I took one pain killer that morning, and then did not take another. Tylenol worked fine.
– I was not supposed to drive or lift a camera for weeks. I was fine not driving, but the camera thing really bugged me. I asked the surgeon three times if I could use my camera, she was adamant. My chest could pop open, I needed to be careful. I decided to the only thing to do was to lie and cheat. On the third day home, I picked up my camera, and took it outside to take a photo of a rose. I put it up on my blog. In the text, I said it had been taken the previous year. Maria was suspicious, but she could prove nothing. I lied to her too.
I was reborn, I thought, I will be okay.
So I am okay. I’ve been to the other side and back. Sometime during the time of the surgery, after my heart had been stopped, I felt as if I had been transported to another place. Blue lights, beautiful skies, dogs running in open fields, Maria and I sitting in a meadow by a crystalline stream, a city glowing on a hill above us.
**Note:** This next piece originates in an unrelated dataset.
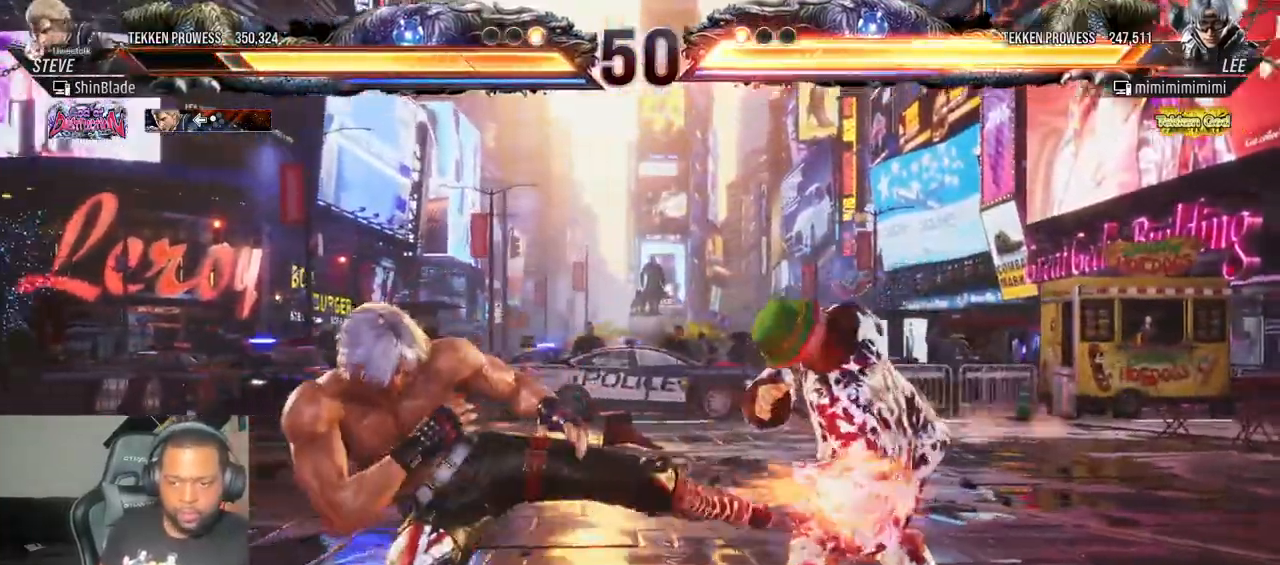
{"dt_ms": 500, "buttons": [], "left_stick": "center", "right_stick": "center", "events": [[83, "DPAD_DOWN", "up"], [100, "DPAD_LEFT", "up"], [133, "CIRCLE", "up"], [133, "CROSS", "up"], [267, "TRIANGLE", "down"], [417, "TRIANGLE", "up"]]}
And maybe I was.
I didn’t know it at the time, but my friend Paul was right. I have work to do, people to love, books to write, open houses to plan, photos to take. And a strong new heart with which to do it all. Every morning, I charge up that hill and blow a kiss to the Gods. For all of our sorrows and laments, our failures and struggles, we still live in a world where miracles happen all time, if we are open them.